We evaluated zeff and zfun using modeled sensitivity analysis and field measurements of light and depth using neutrally buoyant drifters (HydroSphere, Planktos Instruments, LLC, Morehead City, North Carolina, USA) and moored buoys. Data were collected on the Upper Mississippi River in Wisconsin, and the Neuse River in North Carolina between 2014 and 2016. Light was measured as illuminance, the light visible to humans in units of lux, as a proxy for more biologically relevant spectra such as UV or PAR. The drifters are 0.4 m diameter spheres responding only to turbulent eddies with characteristic length scales ≥ 0.4 m (Rutherford 1994; D'Asaro et al. 1996), and are not a perfect analog for small particles or solutes.
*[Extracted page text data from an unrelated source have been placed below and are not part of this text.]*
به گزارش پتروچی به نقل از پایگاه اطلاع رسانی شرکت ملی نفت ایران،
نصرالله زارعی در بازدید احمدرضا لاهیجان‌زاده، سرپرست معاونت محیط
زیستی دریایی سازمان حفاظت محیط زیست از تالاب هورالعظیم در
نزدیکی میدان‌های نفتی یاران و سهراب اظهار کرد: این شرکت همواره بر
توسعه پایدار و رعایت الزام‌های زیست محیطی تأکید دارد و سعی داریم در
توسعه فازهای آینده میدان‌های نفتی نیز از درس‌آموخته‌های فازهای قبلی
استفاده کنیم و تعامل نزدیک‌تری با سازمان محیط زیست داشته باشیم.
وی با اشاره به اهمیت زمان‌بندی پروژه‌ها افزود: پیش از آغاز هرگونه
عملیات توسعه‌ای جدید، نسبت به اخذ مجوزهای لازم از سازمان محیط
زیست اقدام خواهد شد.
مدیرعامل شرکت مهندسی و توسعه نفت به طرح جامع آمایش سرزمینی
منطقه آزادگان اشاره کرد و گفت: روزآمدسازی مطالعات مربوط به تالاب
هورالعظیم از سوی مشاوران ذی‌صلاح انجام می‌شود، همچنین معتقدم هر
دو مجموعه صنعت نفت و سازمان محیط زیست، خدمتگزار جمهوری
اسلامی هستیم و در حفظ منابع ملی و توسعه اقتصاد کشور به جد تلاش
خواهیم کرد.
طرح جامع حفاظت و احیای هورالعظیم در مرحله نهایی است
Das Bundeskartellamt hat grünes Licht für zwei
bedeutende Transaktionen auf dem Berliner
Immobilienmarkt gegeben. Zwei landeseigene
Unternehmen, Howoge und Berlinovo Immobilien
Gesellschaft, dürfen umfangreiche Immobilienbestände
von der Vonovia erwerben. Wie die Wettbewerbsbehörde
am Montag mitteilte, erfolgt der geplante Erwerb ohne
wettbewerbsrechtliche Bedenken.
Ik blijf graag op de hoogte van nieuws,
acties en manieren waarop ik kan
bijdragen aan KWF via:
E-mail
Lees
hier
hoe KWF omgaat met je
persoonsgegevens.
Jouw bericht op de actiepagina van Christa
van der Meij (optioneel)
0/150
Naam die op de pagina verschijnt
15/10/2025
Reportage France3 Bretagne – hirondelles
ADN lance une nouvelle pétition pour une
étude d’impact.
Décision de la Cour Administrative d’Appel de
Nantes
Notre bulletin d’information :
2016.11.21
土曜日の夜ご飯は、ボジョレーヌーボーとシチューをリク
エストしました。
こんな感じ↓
In rivers, maximum eddy size is typically limited by depth (Rutherford 1994; Nadaoka and Yagi 1998; Jirka 2001) which was 1–10 m in our study reaches. Therefore, the largest turbulent eddies were 2–20 times greater than the drifter size suggesting our drifters can respond to multiple scales of turbulence. Our previous work showed drifters were an effective proxy for light exposure of moving particles. For more drifter details, see supplementary information (Figure S2), Ensign et al. (2017), and Gardner et al. (2019).